One of the first things done in treating a nail bed injury is taking an x-ray. After assessing the damage discovered, our physician will recommend treatment, which may include:
- Drilling a small hole into the nail to relieve the pressure caused by the pooling of blood. This will also provide pain relief. A local anesthetic will be administered before the procedure begins, ensuring you feel no pain during the reconstruction.
- Depending on the severity of the injury, and the condition of the nail bed, surgery may be required. Of course, this determination will be made upon examination.
- Regardless of the procedure, a splint may be used for a few days afterwards to enable proper healing to occur.
In most cases, your nail bed will return to normal within a few weeks, but it will be much longer for the fingernail itself. Keep in mind that it takes three to six months for a fingernail to completely regrow.
Tendons are the soft, band-like tissues that connect muscle to bone. When muscles contract, tendons pull bones in the requested direction and cause the joints to move. However, when tendons are damaged, through injury or accident, pain and limited mobility result. The most commonly affected areas of tendon damage include shoulders, elbows, ankles, knees and fingers. Sport injuries, lacerations (cutting your finger while cooking, for example) and rheumatoid arthritis are all ways your tendons can be damaged.
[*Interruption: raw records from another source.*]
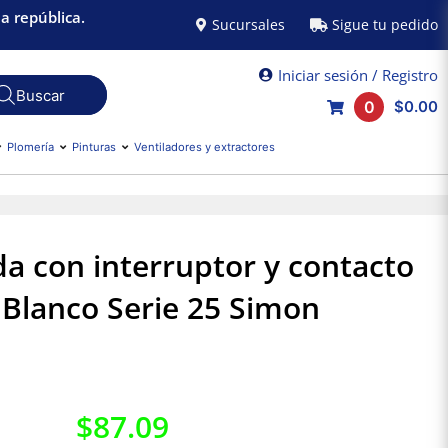
a república.
Sucursales
Sigue tu pedido
Iniciar sesión / Registro
0
$0.00
Plomería
Pinturas
Ventiladores y extractores
a con interruptor y contacto
 Blanco Serie 25 Simon
$
87.09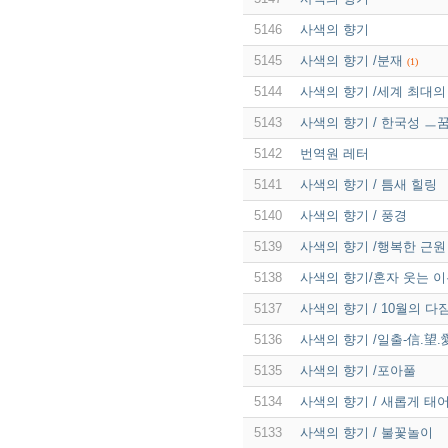
5146
사색의 향기
5145
사색의 향기 /분재
(1)
5144
사색의 향기 /세계 최대의
5143
사색의 향기 / 한국성 ㅡ
5142
번역원 레터
5141
사색의 향기 / 틈새 힐링
5140
사색의 향기 / 풍경
5139
사색의 향기 /행복한 근원
5138
사색의 향기/혼자 웃는 
5137
사색의 향기 / 10월의 다
5136
사색의 향기 /일출-信.望.
5135
사색의 향기 /포아풀
5134
사색의 향기 / 새롭게 태
5133
사색의 향기 / 불꽃놀이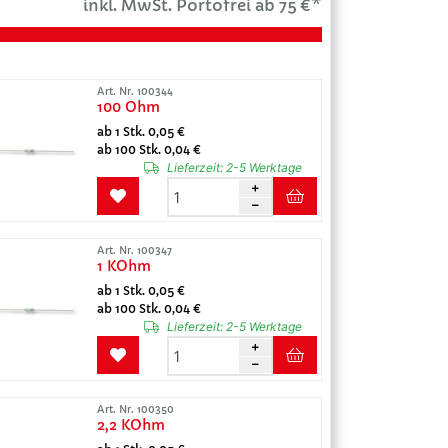
inkl. MwSt. Portofrei ab 75 €*
Art. Nr. 100344
100 Ohm
ab 1 Stk. 0,05 €
ab 100 Stk. 0,04 €
Lieferzeit:
2-5 Werktage
Art. Nr. 100347
1 KOhm
ab 1 Stk. 0,05 €
ab 100 Stk. 0,04 €
Lieferzeit:
2-5 Werktage
Art. Nr. 100350
2,2 KOhm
After examination of the injury, and through candid conversation with you, our expert surgeons will determine the treatment that will yield the most optimal outcome. You can gain a better understanding of what that outcome may be by asking your doctor questions. More often than not, surgery is required. The steps involved in that surgery include:
- Making a small incision, as determined by MRI and physical examination
- Using small cameras for visual acuity, the torn tendon ends are sewn together
- Examining the surrounding tissue (blood vessels, nerves) for further injury, and repairing if necessary
- Closing the incision, then bandaging the wound site
Keep in mind the following:
- Scar tissue may form, preventing joints from moving smoothly
- Some range of motion may be lost
- General stiffness in joints may occur
- There may be a higher risk of re-tearing the tendon
You are the best gauge of a positive outcome. Physical therapy will be prescribed. In order for you to achieve the best possible results, you must keep at it. A full, or nearly full, recovery can occur with proper and consistent effort in your physical therapy treatment plan.
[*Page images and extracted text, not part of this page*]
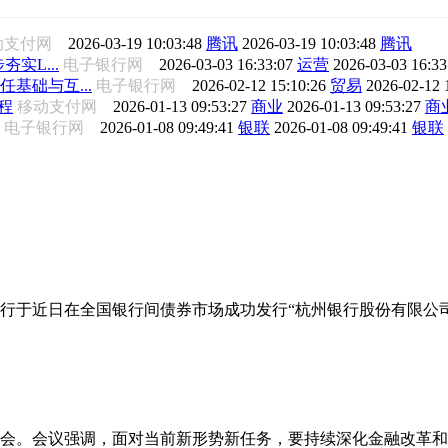
动支付网
2026-03-19 10:03:48
腾讯
2026-03-19 10:03:48
腾讯
夯实L...
电子银行网
2026-03-03 16:33:07
运营
2026-03-03 16:3
任基础与互...
电子银行网
2026-02-12 15:10:26
贸易
2026-02-12 
程
移动支付网
2026-01-13 09:53:27
商业
2026-01-13 09:53:27
商
电子银行网
2026-01-08 09:49:41
银联
2026-01-08 09:49:41
银联
行于近日在全国银行间债券市场成功发行“杭州银行股份有限公司2
析会。会议强调，面对当前新形势新任务，要持续深化金融改革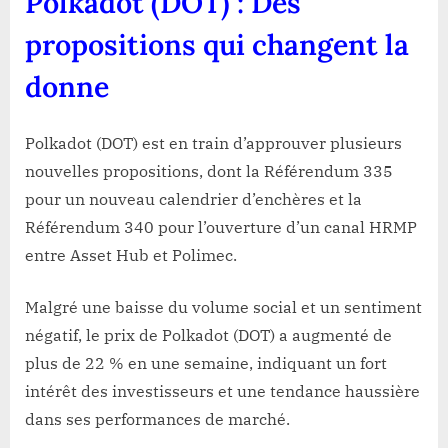
Polkadot (DOT) : Des
propositions qui changent la
donne
Polkadot (DOT) est en train d’approuver plusieurs
nouvelles propositions, dont la Référendum 335
pour un nouveau calendrier d’enchères et la
Référendum 340 pour l’ouverture d’un canal HRMP
entre Asset Hub et Polimec.
Malgré une baisse du volume social et un sentiment
négatif, le prix de Polkadot (DOT) a augmenté de
plus de 22 % en une semaine, indiquant un fort
intérêt des investisseurs et une tendance haussière
dans ses performances de marché.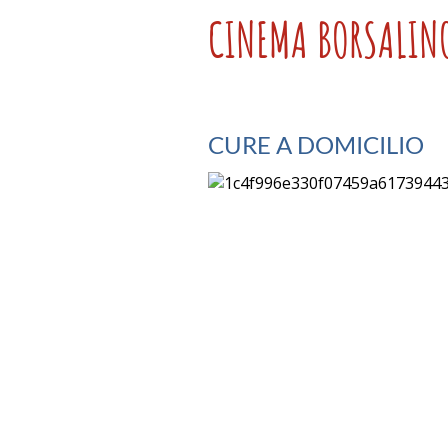
CINEMA BORSALIN
CURE A DOMICILIO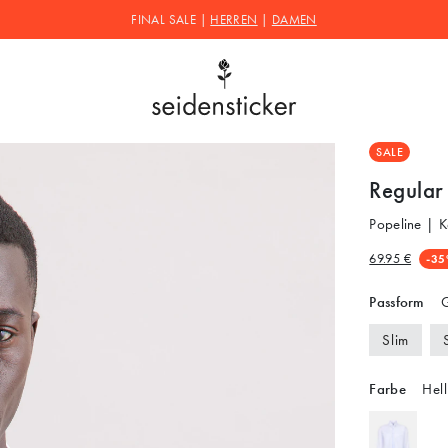
FINAL SALE |
HERREN
|
DAMEN
SALE
Regular
Popeline | K
69.95 €
-35
Passform
G
Slim
Farbe
Hell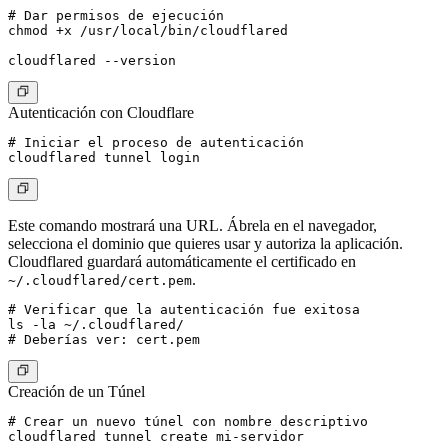
# Dar permisos de ejecución

chmod +x /usr/local/bin/cloudflared

Autenticación con Cloudflare
# Iniciar el proceso de autenticación

Este comando mostrará una URL. Ábrela en el navegador,
selecciona el dominio que quieres usar y autoriza la aplicación.
Cloudflared guardará automáticamente el certificado en
.
~/.cloudflared/cert.pem
# Verificar que la autenticación fue exitosa

ls -la ~/.cloudflared/

Creación de un Túnel
# Crear un nuevo túnel con nombre descriptivo

cloudflared tunnel create mi-servidor
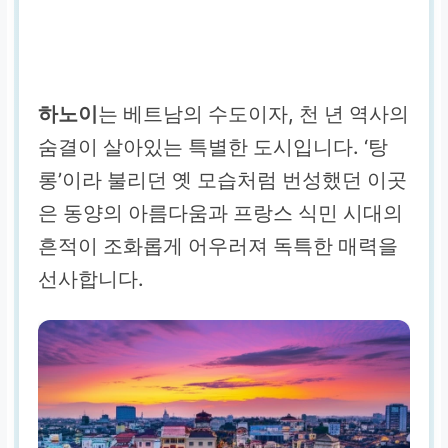
하노이
는 베트남의 수도이자, 천 년 역사의
숨결이 살아있는 특별한 도시입니다. ‘탕
롱’이라 불리던 옛 모습처럼 번성했던 이곳
은 동양의 아름다움과 프랑스 식민 시대의
흔적이 조화롭게 어우러져 독특한 매력을
선사합니다.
Carpal Tunnel Syndrome Release
Carpal Tunnel Syndrome (CTS) occurs when the median nerve, which runs from the forearm to the palm of the hand, becomes pressed or squeezed at the wrist. The carpal tunnel is a narrow passageway of ligament and bones at the base of the hand, and encloses the median nerve and the tendons that bend the fingers. When these tendons become irritated or swollen, the median nerve becomes compressed, resulting in numbness, weakness and sometimes pain in the hand and wrist. In the past, CTS was thought to be caused by repetitive motion or over usage. However, it is has been determined that those who suffer from CTS have a congenital predisposition – in other words, it runs in the family.
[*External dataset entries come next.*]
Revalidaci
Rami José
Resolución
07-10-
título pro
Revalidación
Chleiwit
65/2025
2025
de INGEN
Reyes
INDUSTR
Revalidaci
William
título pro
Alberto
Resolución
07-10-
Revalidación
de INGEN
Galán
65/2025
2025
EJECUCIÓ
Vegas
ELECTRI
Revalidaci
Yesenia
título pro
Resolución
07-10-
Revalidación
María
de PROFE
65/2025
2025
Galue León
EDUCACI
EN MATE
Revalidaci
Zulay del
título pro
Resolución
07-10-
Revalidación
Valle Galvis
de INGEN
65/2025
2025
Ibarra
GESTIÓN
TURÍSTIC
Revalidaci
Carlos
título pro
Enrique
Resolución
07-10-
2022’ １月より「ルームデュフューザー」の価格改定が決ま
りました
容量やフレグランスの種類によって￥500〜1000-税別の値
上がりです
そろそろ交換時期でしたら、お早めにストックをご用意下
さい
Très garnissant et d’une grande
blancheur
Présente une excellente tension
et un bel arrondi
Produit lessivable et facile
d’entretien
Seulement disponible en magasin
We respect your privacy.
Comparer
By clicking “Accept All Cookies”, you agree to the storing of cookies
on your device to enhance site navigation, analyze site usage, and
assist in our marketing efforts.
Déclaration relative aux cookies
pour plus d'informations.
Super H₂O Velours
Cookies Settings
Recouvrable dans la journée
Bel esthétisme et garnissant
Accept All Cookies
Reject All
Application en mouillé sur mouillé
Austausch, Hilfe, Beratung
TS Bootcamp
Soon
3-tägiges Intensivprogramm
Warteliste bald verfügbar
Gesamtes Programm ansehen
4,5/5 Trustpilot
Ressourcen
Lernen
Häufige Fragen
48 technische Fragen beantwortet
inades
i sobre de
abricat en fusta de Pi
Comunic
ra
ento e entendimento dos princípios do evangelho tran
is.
If you have tried various treatments, such as wearing a splint, doing physical therapy, and taking anti-inflammatory medication to reduce swelling and pain, but your symptoms persist, surgery may be the next step. The procedure is uncomplicated, and is done under local anesthetic in our outpatient facility. This 30 minute procedure includes the following steps:
- Making a small incision in the palm of the hand near the wrist
- Cutting the ligament that covers the carpal tunnel, easing the pressure on the median nerve
- Closing the wound
Your recovery will take several weeks to several months. You will wear a splint to keep your hand and wrist immobile. Physical therapy will be prescribe, and you may need to elevate your hand during sleep to decrease swelling.